Kaidi Tatham, Sooretama feat. Robert Mitchell, First Word Records ***

New in the One Love spot, track of the day is a stimulating meeting of minds that involves the don broken beats house-jazz producer and multi-instrumentalist Kaidi Tatham and featuring the M-BASE and way beyond UK jazz piano great Robert Mitchell …

Published: 1 Aug 2022. Updated: 10 months.

New in the One Love spot, track of the day is a stimulating meeting of minds that involves the don broken beats house-jazz producer and multi-instrumentalist Kaidi Tatham and featuring the M-BASE and way beyond UK jazz piano great Robert Mitchell here on keys in a Brazilojazz-rock state of mind on this very summery flute-flavoured zephyr of a track that has a darting Brazilian feel to its startlingly uptempo partially sambafied Return to Forever-esqueness. The very much missed Chick Corea, ever chic and still hugely inspirational to advanced pianists everywhere, sanctifies the sound in a way. If you are into Azymuth - feel at home. Kaidi and Robert amplify that expansive sense in the style to the max for today's consciousness by layering into the continuum.
━━━━
◆ Your tasks ◆
1 > Reproduce the Kaidi Tatham track review above word for word, in full.
2 > Rewrite the records below, changing every "Eu quero" to "Adicionar ao carrinho" and leaving everything else unaltered.

◆ Data ◆
━━━━
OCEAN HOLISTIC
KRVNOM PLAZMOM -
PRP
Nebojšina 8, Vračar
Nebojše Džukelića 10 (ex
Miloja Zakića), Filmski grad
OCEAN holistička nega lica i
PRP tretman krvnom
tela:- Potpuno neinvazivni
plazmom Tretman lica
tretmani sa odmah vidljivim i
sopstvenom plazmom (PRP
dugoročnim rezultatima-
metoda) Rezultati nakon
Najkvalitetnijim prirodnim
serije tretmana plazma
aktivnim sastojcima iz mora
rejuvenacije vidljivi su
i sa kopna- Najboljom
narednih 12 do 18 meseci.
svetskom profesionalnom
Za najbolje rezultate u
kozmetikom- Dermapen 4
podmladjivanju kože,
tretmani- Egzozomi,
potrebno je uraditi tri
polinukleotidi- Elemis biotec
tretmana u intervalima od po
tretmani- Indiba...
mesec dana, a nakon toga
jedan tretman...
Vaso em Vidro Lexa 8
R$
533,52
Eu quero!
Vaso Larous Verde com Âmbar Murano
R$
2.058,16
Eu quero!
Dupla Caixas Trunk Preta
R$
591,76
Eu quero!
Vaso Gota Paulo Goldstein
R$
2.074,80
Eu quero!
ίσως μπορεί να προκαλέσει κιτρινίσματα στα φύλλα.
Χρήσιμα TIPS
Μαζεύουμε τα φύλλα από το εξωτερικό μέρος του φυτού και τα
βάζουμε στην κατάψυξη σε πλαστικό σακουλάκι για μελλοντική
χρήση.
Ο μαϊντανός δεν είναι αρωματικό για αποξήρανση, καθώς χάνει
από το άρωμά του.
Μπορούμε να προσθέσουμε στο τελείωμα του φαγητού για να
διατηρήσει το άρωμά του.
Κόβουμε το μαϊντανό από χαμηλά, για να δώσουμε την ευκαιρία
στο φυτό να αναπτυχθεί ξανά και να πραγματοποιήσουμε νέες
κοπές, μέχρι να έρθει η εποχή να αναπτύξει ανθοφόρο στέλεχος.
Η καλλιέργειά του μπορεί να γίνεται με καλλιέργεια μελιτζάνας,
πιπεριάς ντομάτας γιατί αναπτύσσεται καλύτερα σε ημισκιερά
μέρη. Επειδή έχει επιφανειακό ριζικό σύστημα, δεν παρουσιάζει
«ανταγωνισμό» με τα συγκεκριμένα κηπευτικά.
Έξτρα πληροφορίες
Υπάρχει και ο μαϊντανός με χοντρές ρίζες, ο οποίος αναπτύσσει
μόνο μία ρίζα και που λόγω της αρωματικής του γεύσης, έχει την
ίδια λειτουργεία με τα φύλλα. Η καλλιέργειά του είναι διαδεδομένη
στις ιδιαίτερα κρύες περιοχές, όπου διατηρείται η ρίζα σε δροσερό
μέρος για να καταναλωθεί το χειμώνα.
━━━━
◆ Expected outputs ◆
1 >
Kaidi Tatham, Sooretama feat. Robert Mitchell, First Word Records ***

New in the One Love spot, track of the day is a stimulating meeting of minds that involves the don broken beats house-jazz producer and multi-instrumentalist Kaidi Tatham and featuring the M-BASE and way beyond UK jazz piano great Robert Mitchell …

Published: 1 Aug 2022. Updated: 10 months.

New in the One Love spot, track of the day is a stimulating meeting of minds that involves the don broken beats house-jazz producer and multi-instrumentalist Kaidi Tatham and featuring the M-BASE and way beyond UK jazz piano great Robert Mitchell here on keys in a Brazilojazz-rock state of mind on this very summery flute-flavoured zephyr of a track that has a darting Brazilian feel to its startlingly uptempo partially sambafied Return to Forever-esqueness. The very much missed Chick Corea, ever chic and still hugely inspirational to advanced pianists everywhere, sanctifies the sound in a way. If you are into Azymuth - feel at home. Kaidi and Robert amplify that expansive sense in the style to the max for today's consciousness by layering into the continuum.

2 >
OCEAN HOLISTIC
KRVNOM PLAZMOM -
PRP
Nebojšina 8, Vračar
Nebojše Džukelića 10 (ex
Miloja Zakića), Filmski grad
OCEAN holistička nega lica i
PRP tretman krvnom
tela:- Potpuno neinvazivni
plazmom Tretman lica
tretmani sa odmah vidljivim i
sopstvenom plazmom (PRP
dugoročnim rezultatima-
metoda) Rezultati nakon
Najkvalitetnijim prirodnim
serije tretmana plazma
aktivnim sastojcima iz mora
rejuvenacije vidljivi su
i sa kopna- Najboljom
narednih 12 do 18 meseci.
svetskom profesionalnom
Za najbolje rezultate u
kozmetikom- Dermapen 4
podmladjivanju kože,
tretmani- Egzozomi,
potrebno je uraditi tri
polinukleotidi- Elemis biotec
tretmana u intervalima od po
tretmani- Indiba...
mesec dana, a nakon toga
jedan tretman...
Vaso em Vidro Lexa 8
R$
533,52
Adicionar ao carrinho!
Vaso Larous Verde com Âmbar Murano
R$
2.058,16
Adicionar ao carrinho!
Dupla Caixas Trunk Preta
R$
591,76
Adicionar ao carrinho!
Vaso Gota Paulo Goldstein
R$
2.074,80
Adicionar ao carrinho!
ίσως μπορεί να προκαλέσει κιτρινίσματα στα φύλλα.
Χρήσιμα TIPS
Μαζεύουμε τα φύλλα από το εξωτερικό μέρος του φυτού και τα
βάζουμε στην κατάψυξη σε πλαστικό σακουλάκι για μελλοντική
χρήση.
Ο μαϊντανός δεν είναι αρωματικό για αποξήρανση, καθώς χάνει
από το άρωμά του.
Μπορούμε να προσθέσουμε στο τελείωμα του φαγητού για να
διατηρήσει το άρωμά του.
Κόβουμε το μαϊντανό από χαμηλά, για να δώσουμε την ευκαιρία
στο φυτό να αναπτυχθεί ξανά και να πραγματοποιήσουμε νέες
κοπές, μέχρι να έρθει η εποχή να αναπτύξει ανθοφόρο στέλεχος.
Η καλλιέργειά του μπορεί να γίνεται με καλλιέργεια μελιτζάνας,
πιπεριάς ντομάτας γιατί αναπτύσσεται καλύτερα σε ημισκιερά
μέρη. Επειδή έχει επιφανειακό ριζικό σύστημα, δεν παρουσιάζει
«ανταγωνισμό» με τα συγκεκριμένα κηπευτικά.
Έξτρα πληροφορίες
Υπάρχει και ο μαϊντανός με χοντρές ρίζες, ο οποίος αναπτύσσει
μόνο μία ρίζα και που λόγω της αρωματικής του γεύσης, έχει την
ίδια λειτουργεία με τα φύλλα. Η καλλιέργειά του είναι διαδεδομένη
στις ιδιαίτερα κρύες περιοχές, όπου διατηρείται η ρίζα σε δροσερό
μέρος για να καταναλωθεί το χειμώνα.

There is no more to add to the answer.